Many pro-legalization advocates will point to the potential decrease in crime that would accompany the legalization of marijuana. However, in the Netherlands, more specifically Amsterdam, where marijuana is legalized, this has not been the case. Amsterdam recently had to ban marijuana usage on school grounds, as it became a widespread problem where kids were showing up to school unable to function. Marijuana is illegal, yet widely available in the Netherlands, but in Amsterdam, where it is legal, problems continue to arise. Many coffeeshops in Amsterdam have had to become private, member-only shops as the use of the shops as distribution sites have led to increased crime in those areas. Marijuana is not, in fact, decreasing crime, or improving the culture in any way, shape, or form, and the Amsterdam example highlights how marijuana can undercut businesses and harm society in ways that alcohol and tobacco cannot.
However, as with many things in the Republican Party these days, there is a growing rift on stances regarding marijuana legalization. There is an augmenting faction, spearheaded most prominently by Senator and presidential candidate Rand Paul (R-KY), who advocates that the question of marijuana legalization should be left to the states to decide. In fact, Senator Paul, along with Senator Corey Booker (D-NJ) introduced a bipartisan bill that would declassify marijuana to a schedule 2 drug, instead of schedule 3, and remove federal medical marijuana bans.
This has led to a larger discussion on the Constitution. Those who fall into Rand Paul’s line of thinking will point to the 10 Amendment which states that any power not given to the federal government in the Constitution is given to the state governments, and given that marijuana is not addressed in the Constitution, it is unconstitutional for the federal government to ban marijuana.

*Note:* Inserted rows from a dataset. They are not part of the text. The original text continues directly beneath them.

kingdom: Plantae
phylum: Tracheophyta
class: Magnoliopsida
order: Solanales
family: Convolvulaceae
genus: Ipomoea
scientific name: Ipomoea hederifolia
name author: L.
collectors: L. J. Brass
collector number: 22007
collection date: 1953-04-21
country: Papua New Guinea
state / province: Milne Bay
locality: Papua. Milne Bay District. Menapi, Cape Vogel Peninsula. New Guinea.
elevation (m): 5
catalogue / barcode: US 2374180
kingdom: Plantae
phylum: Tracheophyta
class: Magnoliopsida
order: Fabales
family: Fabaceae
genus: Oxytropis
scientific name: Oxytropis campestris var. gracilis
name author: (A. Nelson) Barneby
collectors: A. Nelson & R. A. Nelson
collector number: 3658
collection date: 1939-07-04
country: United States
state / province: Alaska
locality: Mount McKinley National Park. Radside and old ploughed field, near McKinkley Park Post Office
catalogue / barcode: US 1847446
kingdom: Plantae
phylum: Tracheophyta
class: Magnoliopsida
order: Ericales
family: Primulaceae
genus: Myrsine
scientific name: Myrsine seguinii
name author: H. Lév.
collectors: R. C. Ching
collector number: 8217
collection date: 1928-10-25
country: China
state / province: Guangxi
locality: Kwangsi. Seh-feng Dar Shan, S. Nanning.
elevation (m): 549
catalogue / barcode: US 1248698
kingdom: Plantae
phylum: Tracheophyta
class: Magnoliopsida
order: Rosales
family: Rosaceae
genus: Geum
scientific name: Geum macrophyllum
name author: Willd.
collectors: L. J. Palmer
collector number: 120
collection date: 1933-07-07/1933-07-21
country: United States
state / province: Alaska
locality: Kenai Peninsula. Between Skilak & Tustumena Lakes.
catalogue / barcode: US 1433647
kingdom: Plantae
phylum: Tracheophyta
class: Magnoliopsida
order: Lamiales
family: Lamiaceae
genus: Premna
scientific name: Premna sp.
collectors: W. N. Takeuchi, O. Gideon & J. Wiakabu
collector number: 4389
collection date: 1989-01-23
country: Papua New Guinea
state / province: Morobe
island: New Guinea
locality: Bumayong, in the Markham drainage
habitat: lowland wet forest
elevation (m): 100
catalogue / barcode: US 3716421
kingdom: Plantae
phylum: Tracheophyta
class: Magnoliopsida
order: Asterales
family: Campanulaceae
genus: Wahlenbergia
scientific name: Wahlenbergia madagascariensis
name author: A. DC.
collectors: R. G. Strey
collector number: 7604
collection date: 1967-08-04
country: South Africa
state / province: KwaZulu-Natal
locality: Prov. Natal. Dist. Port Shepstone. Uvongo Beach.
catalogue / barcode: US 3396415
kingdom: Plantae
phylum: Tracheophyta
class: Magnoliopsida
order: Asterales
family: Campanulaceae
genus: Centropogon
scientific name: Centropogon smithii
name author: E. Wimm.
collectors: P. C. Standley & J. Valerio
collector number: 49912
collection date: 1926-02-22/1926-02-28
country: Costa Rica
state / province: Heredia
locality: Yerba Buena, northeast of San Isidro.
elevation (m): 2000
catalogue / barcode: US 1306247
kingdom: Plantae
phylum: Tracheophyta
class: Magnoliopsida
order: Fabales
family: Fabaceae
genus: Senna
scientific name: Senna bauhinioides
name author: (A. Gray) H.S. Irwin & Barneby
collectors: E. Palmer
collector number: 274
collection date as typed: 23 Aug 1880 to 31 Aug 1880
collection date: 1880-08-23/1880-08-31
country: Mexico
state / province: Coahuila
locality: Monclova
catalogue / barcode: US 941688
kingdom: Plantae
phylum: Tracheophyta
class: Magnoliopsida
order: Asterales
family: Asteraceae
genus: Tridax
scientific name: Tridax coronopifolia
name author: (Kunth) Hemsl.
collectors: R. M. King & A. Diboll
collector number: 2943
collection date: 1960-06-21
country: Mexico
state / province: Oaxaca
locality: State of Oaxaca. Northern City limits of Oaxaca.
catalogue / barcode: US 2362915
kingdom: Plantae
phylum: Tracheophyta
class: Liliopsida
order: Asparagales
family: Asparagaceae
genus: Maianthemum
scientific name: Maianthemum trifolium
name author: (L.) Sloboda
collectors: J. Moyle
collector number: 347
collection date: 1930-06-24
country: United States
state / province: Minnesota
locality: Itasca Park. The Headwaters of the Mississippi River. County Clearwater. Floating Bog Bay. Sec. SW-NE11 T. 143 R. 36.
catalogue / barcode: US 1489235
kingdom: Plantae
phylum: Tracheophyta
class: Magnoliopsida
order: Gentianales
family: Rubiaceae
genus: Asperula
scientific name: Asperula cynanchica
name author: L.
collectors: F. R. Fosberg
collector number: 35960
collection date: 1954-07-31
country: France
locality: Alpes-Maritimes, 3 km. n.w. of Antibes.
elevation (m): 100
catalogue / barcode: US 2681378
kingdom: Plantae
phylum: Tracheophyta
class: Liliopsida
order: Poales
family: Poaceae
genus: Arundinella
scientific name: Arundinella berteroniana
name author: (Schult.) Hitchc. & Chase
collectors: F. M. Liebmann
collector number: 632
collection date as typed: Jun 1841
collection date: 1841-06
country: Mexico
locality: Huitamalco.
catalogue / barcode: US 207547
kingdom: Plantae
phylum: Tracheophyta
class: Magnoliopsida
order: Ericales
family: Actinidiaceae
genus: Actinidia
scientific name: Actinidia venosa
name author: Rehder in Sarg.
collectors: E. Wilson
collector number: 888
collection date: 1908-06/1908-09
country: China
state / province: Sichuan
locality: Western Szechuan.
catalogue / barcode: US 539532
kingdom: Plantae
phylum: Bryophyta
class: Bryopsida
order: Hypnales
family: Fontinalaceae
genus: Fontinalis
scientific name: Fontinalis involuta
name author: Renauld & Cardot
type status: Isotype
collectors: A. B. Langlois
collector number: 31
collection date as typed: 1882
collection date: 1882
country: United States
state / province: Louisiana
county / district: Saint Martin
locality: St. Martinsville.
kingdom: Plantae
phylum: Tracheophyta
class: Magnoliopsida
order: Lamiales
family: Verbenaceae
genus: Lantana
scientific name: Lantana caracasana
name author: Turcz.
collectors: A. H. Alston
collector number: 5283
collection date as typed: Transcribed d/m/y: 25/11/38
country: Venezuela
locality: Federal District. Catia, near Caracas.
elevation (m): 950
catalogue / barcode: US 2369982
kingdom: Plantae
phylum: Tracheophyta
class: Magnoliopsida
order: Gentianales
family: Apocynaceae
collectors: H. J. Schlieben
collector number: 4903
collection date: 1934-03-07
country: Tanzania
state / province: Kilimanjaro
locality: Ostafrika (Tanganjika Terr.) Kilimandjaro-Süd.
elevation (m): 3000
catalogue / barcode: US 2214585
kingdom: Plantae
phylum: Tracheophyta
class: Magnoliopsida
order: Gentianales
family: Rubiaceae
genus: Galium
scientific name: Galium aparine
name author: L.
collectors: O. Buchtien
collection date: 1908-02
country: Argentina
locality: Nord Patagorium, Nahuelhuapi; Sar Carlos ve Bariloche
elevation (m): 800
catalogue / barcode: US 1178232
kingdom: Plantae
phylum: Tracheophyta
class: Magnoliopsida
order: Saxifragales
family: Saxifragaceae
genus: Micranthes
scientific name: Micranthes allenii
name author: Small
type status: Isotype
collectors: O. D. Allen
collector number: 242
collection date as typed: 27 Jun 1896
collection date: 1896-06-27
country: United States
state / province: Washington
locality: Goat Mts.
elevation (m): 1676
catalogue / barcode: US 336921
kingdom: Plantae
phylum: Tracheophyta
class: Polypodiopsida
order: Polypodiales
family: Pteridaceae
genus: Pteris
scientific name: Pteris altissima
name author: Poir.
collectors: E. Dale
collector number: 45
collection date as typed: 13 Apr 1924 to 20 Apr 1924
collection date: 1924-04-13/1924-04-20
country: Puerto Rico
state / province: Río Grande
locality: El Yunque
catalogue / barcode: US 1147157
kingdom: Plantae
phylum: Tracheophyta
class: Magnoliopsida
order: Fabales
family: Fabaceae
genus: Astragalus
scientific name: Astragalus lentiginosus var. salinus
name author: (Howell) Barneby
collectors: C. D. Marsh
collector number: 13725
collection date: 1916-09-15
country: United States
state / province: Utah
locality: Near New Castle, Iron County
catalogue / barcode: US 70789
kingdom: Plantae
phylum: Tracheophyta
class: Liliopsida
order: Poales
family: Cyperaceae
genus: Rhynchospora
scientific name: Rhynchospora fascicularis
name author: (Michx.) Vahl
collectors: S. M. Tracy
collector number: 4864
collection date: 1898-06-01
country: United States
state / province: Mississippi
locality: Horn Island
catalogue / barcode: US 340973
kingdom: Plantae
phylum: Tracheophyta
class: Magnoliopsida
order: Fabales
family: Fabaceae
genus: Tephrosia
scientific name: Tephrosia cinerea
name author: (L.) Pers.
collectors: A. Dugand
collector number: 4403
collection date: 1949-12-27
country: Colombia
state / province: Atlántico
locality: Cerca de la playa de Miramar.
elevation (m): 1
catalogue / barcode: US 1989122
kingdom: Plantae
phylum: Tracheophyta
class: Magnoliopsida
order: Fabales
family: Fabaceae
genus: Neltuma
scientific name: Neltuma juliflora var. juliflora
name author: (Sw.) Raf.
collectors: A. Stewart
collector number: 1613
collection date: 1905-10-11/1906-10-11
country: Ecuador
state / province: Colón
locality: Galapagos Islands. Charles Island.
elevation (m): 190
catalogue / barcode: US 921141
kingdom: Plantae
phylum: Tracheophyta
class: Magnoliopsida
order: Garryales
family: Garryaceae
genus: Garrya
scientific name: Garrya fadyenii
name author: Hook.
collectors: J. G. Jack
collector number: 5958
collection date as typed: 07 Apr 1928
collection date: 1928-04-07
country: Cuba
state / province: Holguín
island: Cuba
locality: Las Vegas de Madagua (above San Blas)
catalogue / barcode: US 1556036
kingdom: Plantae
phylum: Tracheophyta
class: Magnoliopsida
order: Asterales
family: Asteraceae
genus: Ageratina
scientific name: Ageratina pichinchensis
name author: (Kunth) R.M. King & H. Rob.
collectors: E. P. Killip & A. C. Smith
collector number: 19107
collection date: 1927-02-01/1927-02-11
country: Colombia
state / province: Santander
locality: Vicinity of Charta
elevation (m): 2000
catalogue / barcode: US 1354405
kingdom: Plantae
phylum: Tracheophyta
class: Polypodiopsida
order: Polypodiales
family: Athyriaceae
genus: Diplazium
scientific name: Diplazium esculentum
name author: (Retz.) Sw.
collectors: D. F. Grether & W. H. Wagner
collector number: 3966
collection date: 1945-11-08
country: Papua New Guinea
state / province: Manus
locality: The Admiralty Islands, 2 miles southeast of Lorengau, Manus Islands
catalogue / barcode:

The other side of the argument will point to the Constitution’s granting of the right to regulate interstate commerce to the federal government as an indication that the federal government does, in fact, have jurisdiction over marijuana, as it is likely marijuana will be bought and sold across state lines, ultimately affecting the economy. Also, given that marijuana is banned federally, it is argued that federal law takes precedence over state laws regardless. These points were addressed in the Supreme Court case, Raich v. Gonzales, where the court ruled with the federal government’s right to regulate marijuana.
However, given the current tensions that surround marijuana and the overarching concern about the overreach of the federal government, there is a legitimate case for a compromise on the issue. To appease those who call for legalization or decriminalization, it would largely make sense to decriminalize marijuana federally (not legalize). From there, a solution where the federal government cedes jurisdiction and enforcement of marijuana laws to the states makes sense. In this scenario, the federal government, to ease the fears of those who say marijuana could destroy the culture, would impose a mandatory minimum ne or community service requirement that is steep enough to act as a sufficient deterrent. The federal government would then leave all additional sanctions to the separate states. Lastly, the federal government would allow for marijuana use medicinally, given that a state allows medical marijuana, and that at least two different medical doctors confirm patients who could benefit from the drug medicinally. Overall, progress regarding some aspects of marijuana may be in the best interests of both parties.